Sept 20: Friday prayers
Muslim evacuees inside the Joaquin Enriquez Memorial Complex hold a high noon Friday Prayer in a makeshift mosque.
In a vacant lot in Barangay Mercedes, 8 MNLF fighters who were killed in battle were buried without the Muslim tradition. At least 45 kilometers away from the mass grave, an improvised explosive device kills 3 civilians in a bus terminal in Barangay Lamuan.
Sept 21: Revelation
Released hostage Fr. Michael Ufana holds a mass with his fellow hostages at the St. Joseph's Parish. In a press conference he recalls his ordeal as a "negotiator" and captive of Habier Malik. He then revealed a missed opportunity - when government turned down Malik's demands in a negotiation that could have ended the crisis.

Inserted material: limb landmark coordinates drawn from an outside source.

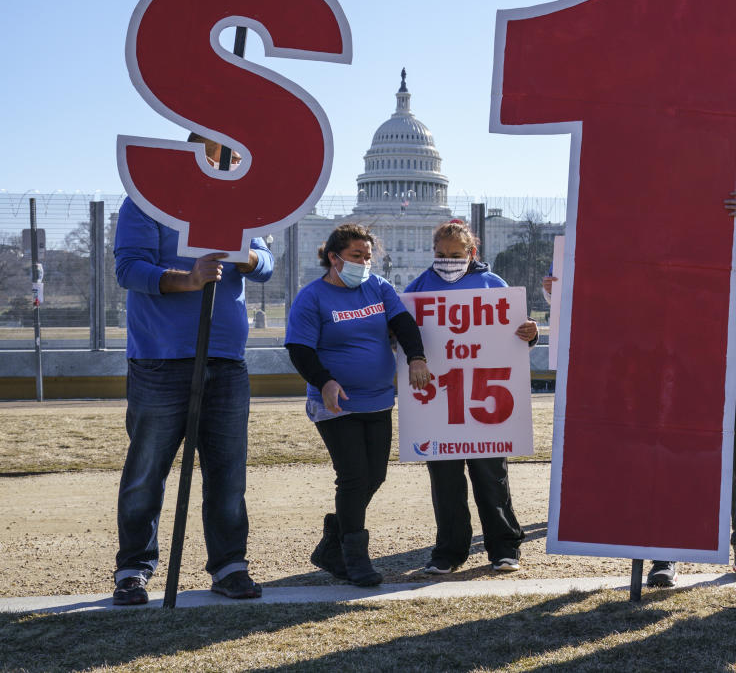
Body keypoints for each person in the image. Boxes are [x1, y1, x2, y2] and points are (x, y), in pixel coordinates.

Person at [111, 135, 273, 605]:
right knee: (147, 469)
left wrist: (243, 253)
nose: (230, 160)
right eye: (220, 151)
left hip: (225, 358)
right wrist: (188, 280)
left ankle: (229, 565)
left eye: (235, 155)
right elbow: (128, 268)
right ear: (193, 151)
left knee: (227, 471)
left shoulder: (241, 201)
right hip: (161, 358)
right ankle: (133, 568)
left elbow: (264, 264)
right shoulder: (146, 198)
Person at [647, 191, 736, 587]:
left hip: (725, 362)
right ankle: (665, 552)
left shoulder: (729, 219)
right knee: (670, 460)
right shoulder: (660, 223)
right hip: (671, 364)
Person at [285, 223, 430, 586]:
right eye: (355, 256)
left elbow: (403, 323)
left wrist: (416, 358)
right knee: (353, 477)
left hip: (378, 399)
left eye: (367, 256)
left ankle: (333, 541)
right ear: (333, 258)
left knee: (375, 475)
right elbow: (300, 349)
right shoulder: (312, 297)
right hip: (336, 403)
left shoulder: (378, 288)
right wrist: (325, 382)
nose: (363, 263)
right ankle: (356, 559)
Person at [405, 219, 538, 573]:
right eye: (440, 254)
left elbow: (516, 332)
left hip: (484, 402)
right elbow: (401, 329)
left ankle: (505, 549)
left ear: (471, 253)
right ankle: (448, 553)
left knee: (492, 481)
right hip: (439, 404)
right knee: (446, 486)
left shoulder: (493, 284)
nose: (447, 260)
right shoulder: (418, 286)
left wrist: (530, 332)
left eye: (454, 254)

Earlier that day, while preparing breakfast, a volunteer for the evacuees, Norma Lladones, 71, died on the spot as a mortar pierced through the wall of their house in Barangay Tetuan, a kilometer away from the war zone.
Sept 22: Aquino: War's about to end
President Aquino leaves Zamboanga City, assuring the public that the standoff would end anytime that day.
Sept 23: But wait, there's more
The standoff didn't end Sunday. On Monday, military choppers keep on firing their machine guns the whole afternoon. That evening, residents of Barangays Talon-Talon and Tugbuan leave their homes to evacuate to a safe place.
Sept 24: The other battle zone
In the outskirts of Barangay Talon-Talon, members of the police Special Action Force (SAF) guard mangrove areas. According to them, the area is an escape route for MNLF rebels. Supported by the Navy at sea, a Bronco plane bombs the mangrove areas incessantly. The other day, in that same area, a SAF sniper killed an MNLF rebel fleeing with 2 hostages.
Sept 25: Day of photo-op
To show the public that the standoff indeed ended, classes in the safe zones resume. A flag raising ceremony is held at the Sta. Clara Central School attended by Cabinet members and military officers. In photos and videos, this day looks like a normal school day with huge attendance. In reality, only 16 students attend the school opening. The rest are plucked from the evacuation center for the photo-op.
At the Edwin Andrews airbase, 3 slain government security forces are given departure honors. They were all killed by sniper fire from the MNLF.
More than 30 MNLF members who were either captured or have surrendered are presented to media in the evening. Their big fish on this day is a commander and former politician, Enier Misuari, nephew of MNLF chair Nur Misuari.
I left for Manila the following day. Back home, I saw TV reports of flags being raised in a mangrove tree in Barangay Mariki and the KJK building inside Barangay Sta. Catalina.
I had to ask myself: is this simply a flag-raising battle?
The military battle has probably ended, but a difficult war has just begun: the rehabilitation of displaced civilians and the restoration of trust between Muslims and Christians who have tried — and most of the time succeeded —to peacefully co-exist in the peninsula.